Jim Langston wrote:
"Greg" <gr****@pacbell.net> wrote in message
news:11**********************@o13g2000cwo.googlegr oups.com... Jim Langston wrote: "Marcelo Pinto" <mp******@gmail.com> wrote in message
news:11*********************@g44g2000cwa.googlegro ups.com...
> Hi,
>
> Consider the following code snipet:
>
>
> void f(const std::string & msg)
> {
> //...
> for (...)
> {
> //...
> std::string msg = msg + " " + another_string; //1
This is legal. This msg local to the for loop hides the msg parameter.
So
it basically becomes:
std::string msg = "" + " " + another_string;
which is probably why you're asking.
No, there are generally no compiler warnings for hiding variables.
Although
there generally are for hiding methods in classes.

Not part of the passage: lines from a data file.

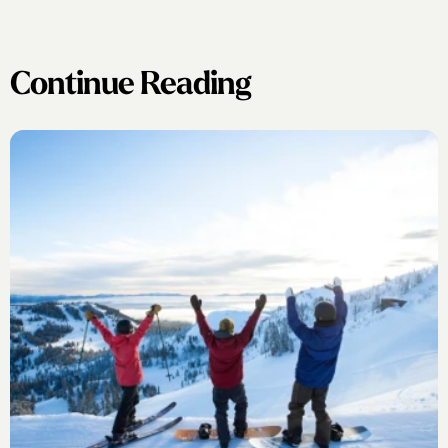
Continue Reading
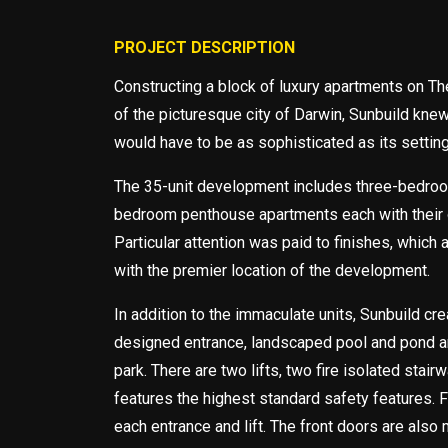
PROJECT DESCRIPTION
Constructing a block of luxury apartments on Th
of the picturesque city of Darwin, Sunbuild kn
would have to be as sophisticated as its setting
The 35-unit development includes three-bedroo
bedroom penthouse apartments each with their
Particular attention was paid to finishes, which
with the premier location of the development.
In addition to the immaculate units, Sunbuild cre
designed entrance, landscaped pool and pond a
park. There are two lifts, two fire isolated stair
features the highest standard safety features. F
each entrance and lift. The front doors are also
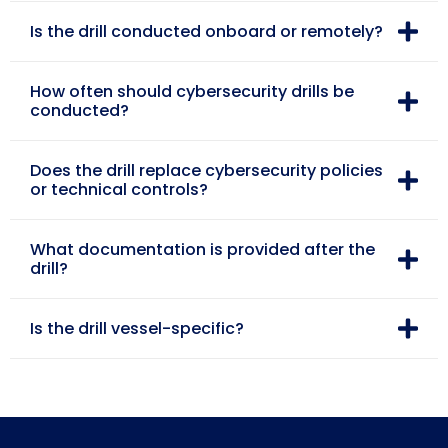
Is the drill conducted onboard or remotely?
How often should cybersecurity drills be
conducted?
Does the drill replace cybersecurity policies
or technical controls?
What documentation is provided after the
drill?
Is the drill vessel-specific?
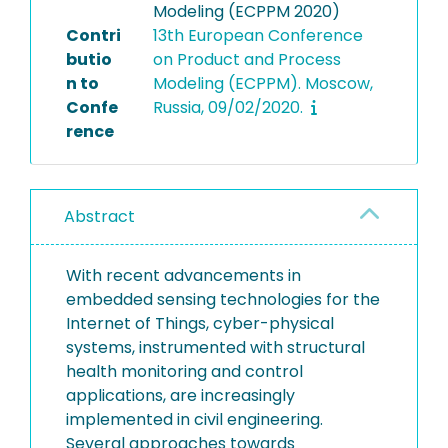
Modeling (ECPPM 2020)
Contri
13th European Conference
butio
on Product and Process
n to
Modeling (ECPPM). Moscow,
Confe
Russia, 09/02/2020.
rence
Abstract
With recent advancements in
embedded sensing technologies for the
Internet of Things, cyber-physical
systems, instrumented with structural
health monitoring and control
applications, are increasingly
implemented in civil engineering.
Several approaches towards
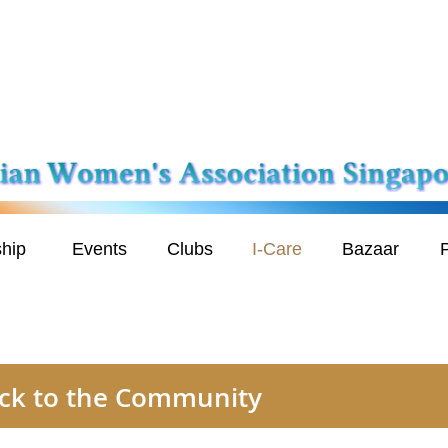
hip
Events
Clubs
I-Care
Bazaar
P
back to the Community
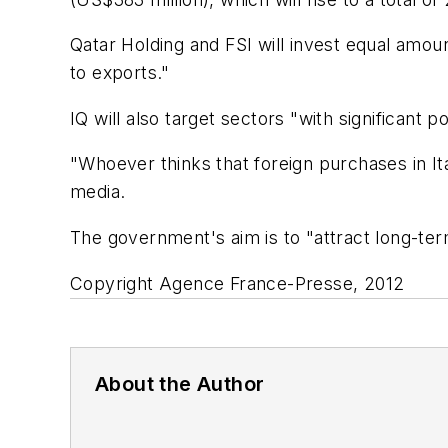
Qatar Holding and FSI will invest equal amoun
to exports."
IQ will also target sectors "with significant p
"Whoever thinks that foreign purchases in Ital
media.
The government's aim is to "attract long-term
Copyright Agence France-Presse, 2012
About the Author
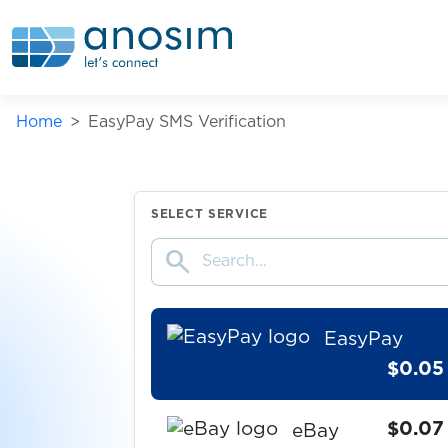
$0.05
Drom.RU
$0.05
DrugVokrug
Home
EasyPay SMS Verification
DukascopyConnect911
$0.05
SELECT SERVICE
search
$0.07
Dundle
EasyPay
$0.05
$0.07
eBay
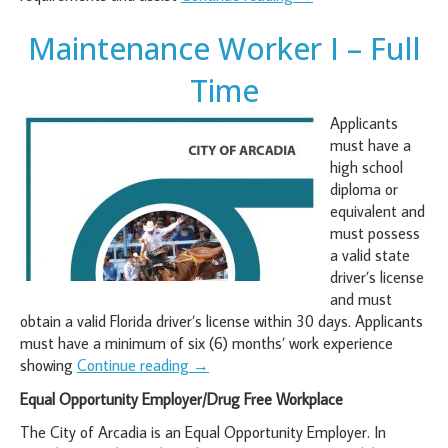
Maintenance Worker I – Full
Time
Applicants
must have a
high school
diploma or
equivalent and
must possess
a valid state
driver’s license
and must
obtain a valid Florida driver’s license within 30 days. Applicants
must have a minimum of six (6) months’ work experience
showing
Continue reading
→
Equal Opportunity Employer/Drug Free Workplace
The City of Arcadia is an Equal Opportunity Employer. In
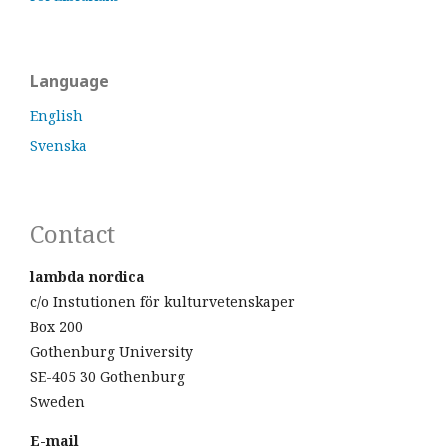
Language
English
Svenska
Contact
lambda nordica
c/o Instutionen för kulturvetenskaper
Box 200
Gothenburg University
SE-405 30 Gothenburg
Sweden
E-mail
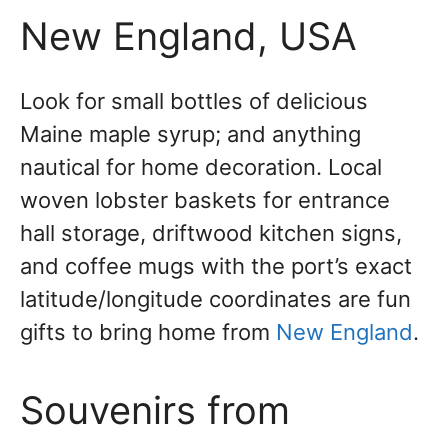
New England, USA
Look for small bottles of delicious
Maine maple syrup; and anything
nautical for home decoration. Local
woven lobster baskets for entrance
hall storage, driftwood kitchen signs,
and coffee mugs with the port’s exact
latitude/longitude coordinates are fun
gifts to bring home from
New England
.
Souvenirs from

The local "msg" variable is accessed before it has been initialized
(because it is used in its own initializer.) Since the value of the msg
variable is indeterminate before its initialization, the outome of this
expression, though legal, is undefined.
Greg
Actually, I was reading somewhere that
std::string msg("Hello");
is more effecient than
std::string msg = "Hello";
Because one uses the regular constructor, one uses the assignment
constructor.
If the assignment constructor is uses, isn't the default constructor called
first? Or am I mistaken on that?
No, an object's constructor is not called before an object is
initialized with itself. For example, compiling and running this
program:
#include <string>
int main()
{
std::string s = s + "hello";
}
terminates with a segmentation fault on my machine. It crashes because
the program is accessing s's storage as if it were a constructed
std::string. Although the Standard does not require that any warning be
issued, gcc does have a special switch, -Winit-self, to check for this
kind of mistake (though I can't imagine it is all that common). But it
is not entirely straightforward, since enabling the warning requires
that two other switches also be set.
Actually these declarations:
std::string msg("Hello");
std::string msg = "Hello";
are equivalent. Both call the same constructor. The use of the "=" in
one is confusing since it looks very much like last line in this
sequence:
std::string msg;
msg = "Hello";
In this case, there is a call to the std::string's assignment operator
because msg has already been constructed. In general, the rule-of-thumb
is to prefer construction over assignment (as in a loop for example)
since construction is usually more efficient. I'm not sure whether that
is the case with std::string, though I can't think of any reason why it
would not be.
Greg